As a part of her Master degree in Linguistics, our language specialist friend Maja Britse did a project about language accessibility in Swedish hospitals. Together with project partner Ása Bergný they wanted to know how easy or hard it might be to navigate in a Swedish hospital for visitors who are not fluent speakers of Swedish?
Out of 978 770 citizens in Stockholm, 335 865 are born abroad (Stockholms Stad, 2021). We can assume that these individuals might be in need of multilingual information. Södersjukhuset (SÖS) and Danderyds sjukhus are emergency care hospitals situated in the south and north of Stockholm. These are places that everyone might need to go to at some point. Maja and Åsa each went to one hospital and took photos of various signs which were displayed outside and inside of these hospitals. This is what they found.

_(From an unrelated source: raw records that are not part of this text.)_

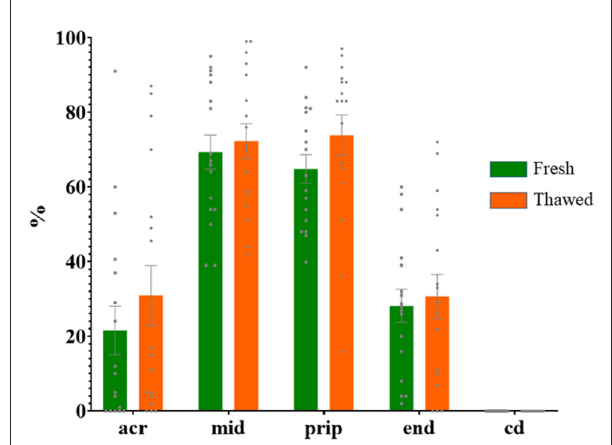
FIGURE5 Proportion (mean ± SEM) of fresh and frozen-thawed spermatozoa from ejaculates classified as of poor freezability (PFE) with representative localization patterns of AQP3 in membrane domains. Acr, Acrosome; mid, midpiece; prip, principal piece; end, end piece; cd, cytoplasmic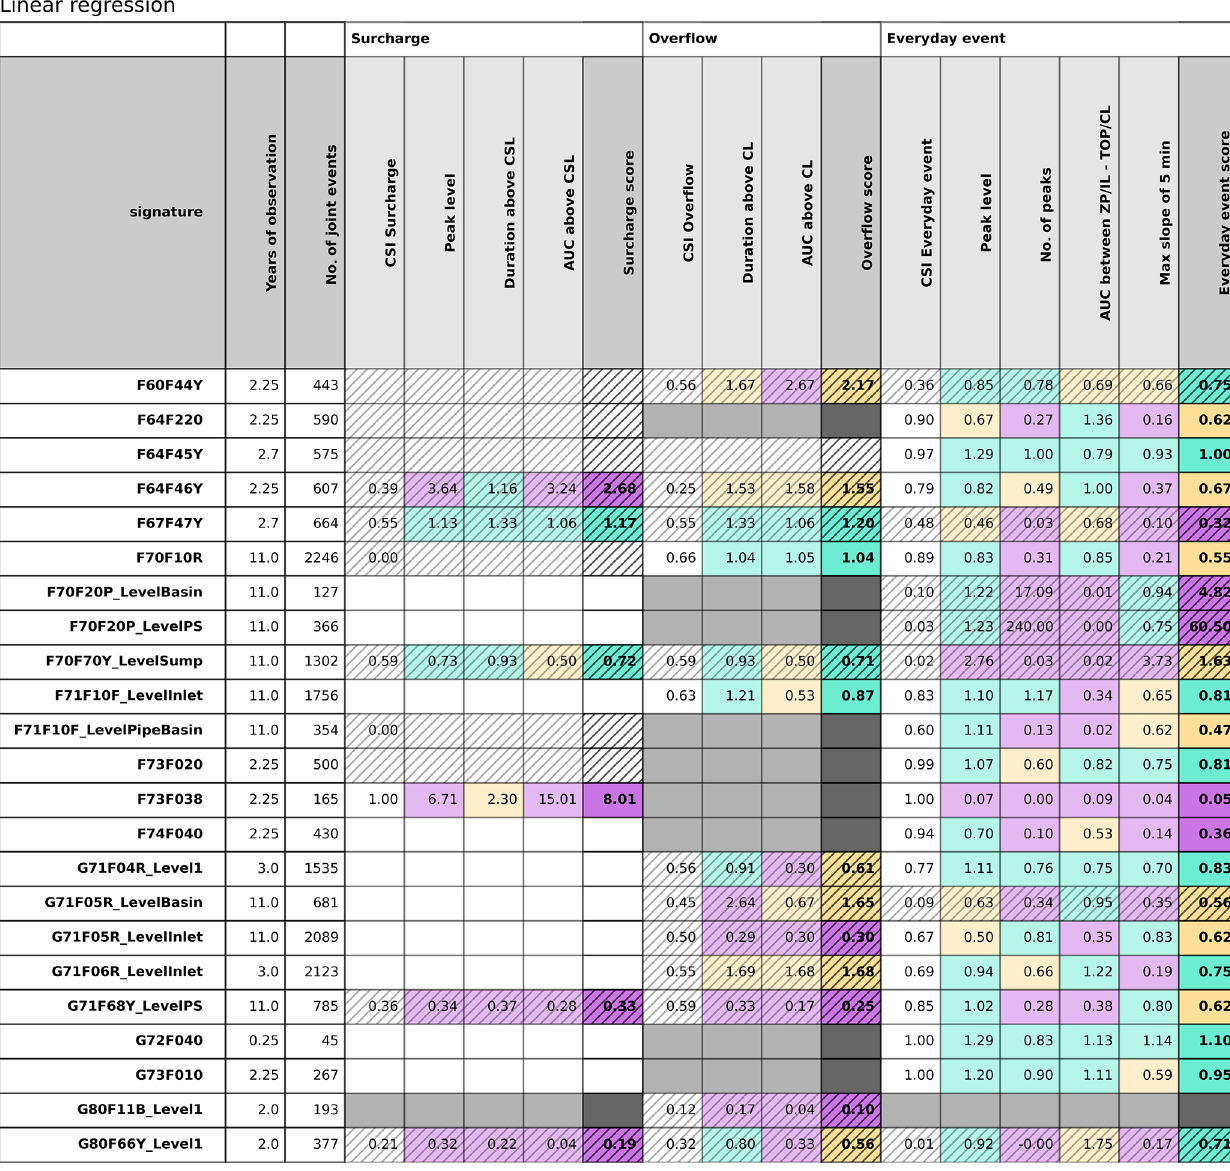
Table 6. Table of scores for linear regression with weighted events. The colours refer to the overall performance score; good (green), acceptable (yellow/orange) and poor (red/purple). The white area is where there are not enough true positives to evaluate a score (no. < 3; see Fig. 2). The hatched areas refer to the categorical analysis where too many events are not true positive, meaning that they are not modelled or observed. The grey/black area indicates where analysis is not possible due to physical constraints at the site; for example, not all sites have a crest level, and evaluation of overflow is thus not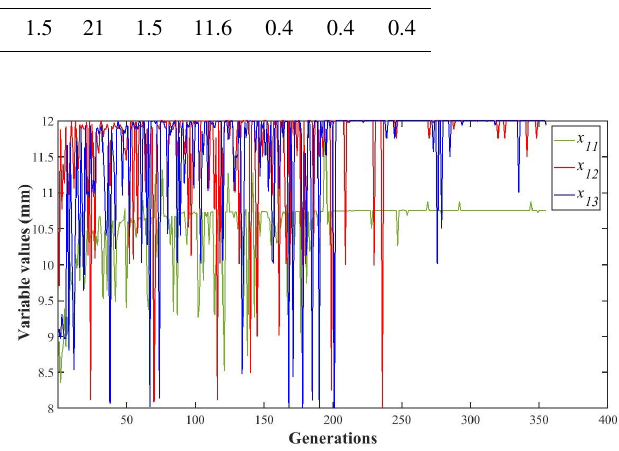
Figure 15. Variations of the design variables under different num- bers of generation.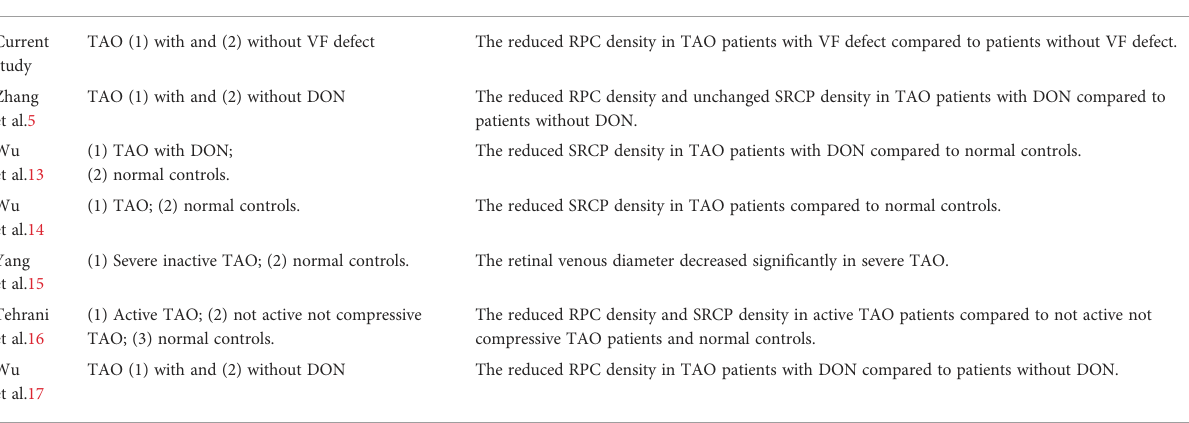
TABLE 5 Summary of previous studies on retinal perfusion changes in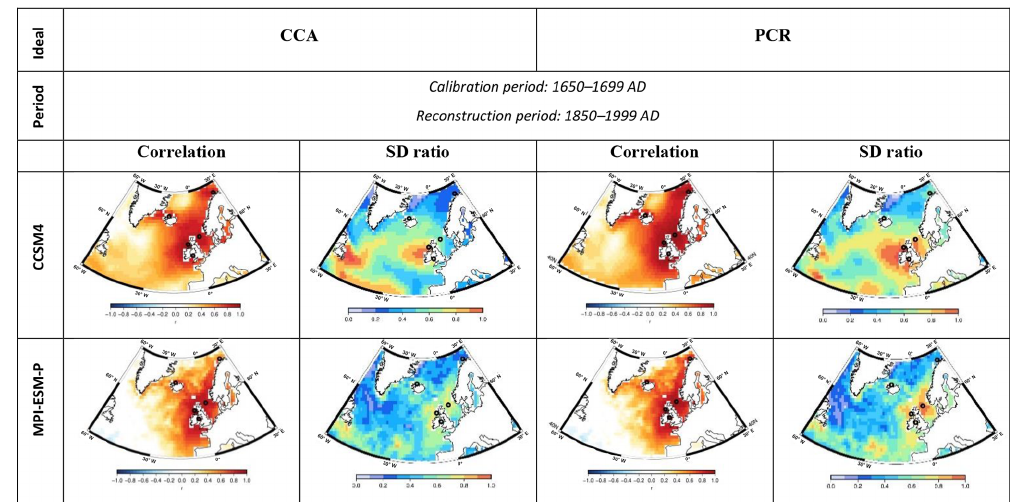
Figure 2. Correlation coefficient (first and third column) and SD ratio (second and fourth column) between the reconstructed and the original SST anomaly evolution of the NA field during the industrial era. The results regard the ideal experiment and are given for the LIA calibration period (1650—1699 AD) and for the two different reconstruction methods (first and second column CCA, third and fourth column PCR) for the models CCSM4 (first row) and MPI-ESM-P r1 (second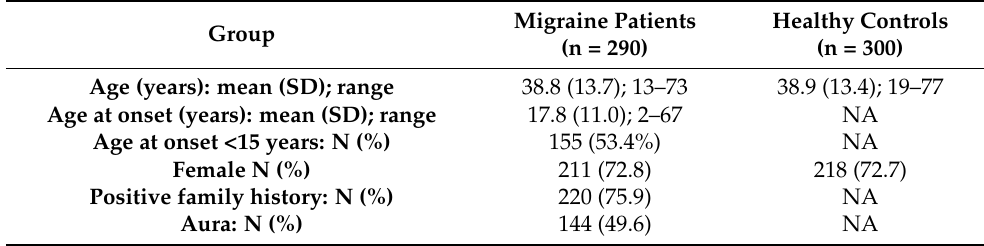
Table 3. Demographic and clinical data of the series studied.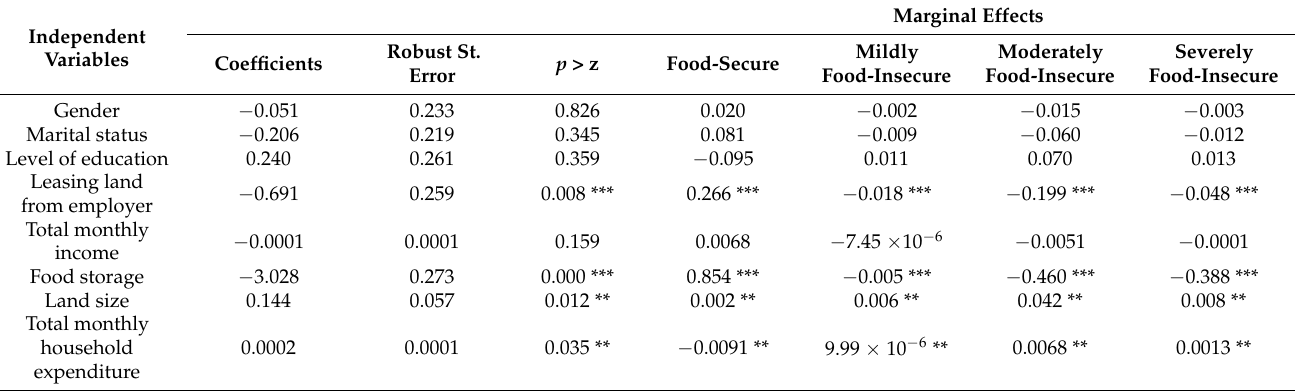
Table 4. Ordered probit results of determinants of household food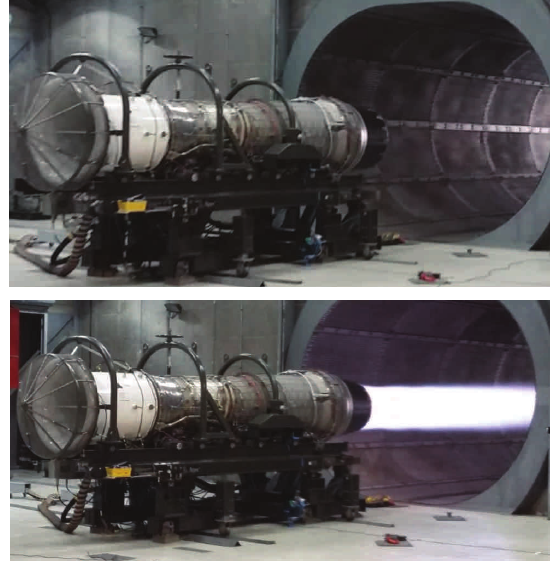
Fig. 1. View of the engine F100-PW-229 on the test stand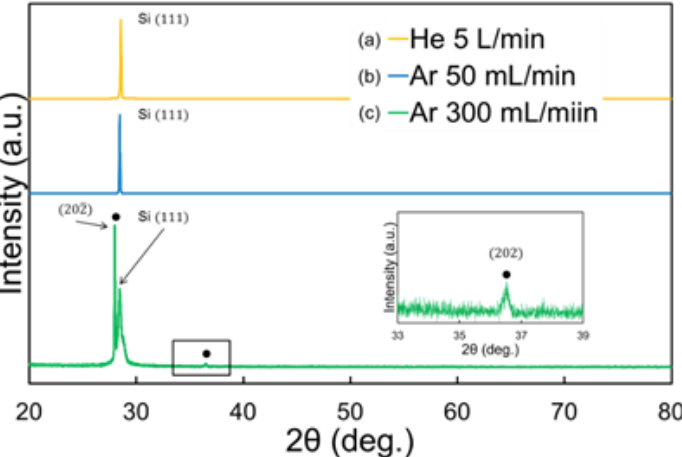
Figure 1. X-ray diffraction patterns of TiO 2 thin films deposited using the atmospheric pressure plasma jet technique with H 2 O vapor at fixed flow rate (500 mL/min) of titanium ethoxide precursor and ( a ) He = 5 L/min ( b ) He = 5L/min + Ar = 5 0mL/min and ( c ) He = 5L/min + Ar = 300 mL/min.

Permanent signs are only written in Swedish and display information on navigation signs in the hospital. This shows that Swedish is the long term preference in Swedish healthcare environment, the language that visitors are assumed to use when visiting the hospital.
This makes it hard for non-Swedish speakers to access basic information.
There is very little display of the actual diverse nature of languages in the hospitalenvironment. In both hospitals English is a prominent common language used to bridge the language gap for non-Swedish speakers. This overlooks the myriad of languages which the members of the diverse group (at whom the English is directed) speak.
Temporary signs that display information about pandemic restrictions are written in Swedish, English, Arabic, Russian and Ukrainian. These languages are related to ethnic groups that have not been as established in Sweden for as long. It is important for this information to be understood by everyone in order to stop the spread of covid. Looking at the overall distribution of languages used, it is clear that there is a disregard of people that do not speak Swedish, as they are denied access to important information needed to seek medical assistance independently. For example, understanding which ward to go to and how.
The organization of languages in this project shows that Swedish has a higher hierarhical position than most other languages in this specific setting. It is indicative of a preference to the 'one nation one language ideology, that is, the belief that the use of one single common language is important for social harmony and national unity.
This project highlights how communication in a hospital setting is not only important when meeting with a doctor. Finding ones way, talking with reception, and picking up your medicine from the pharmacy are examples of situations where an interpreter is not usually present, but when communication still is important. There is still much to do to make the hospitals more accessible for non-Swedish speaking patients.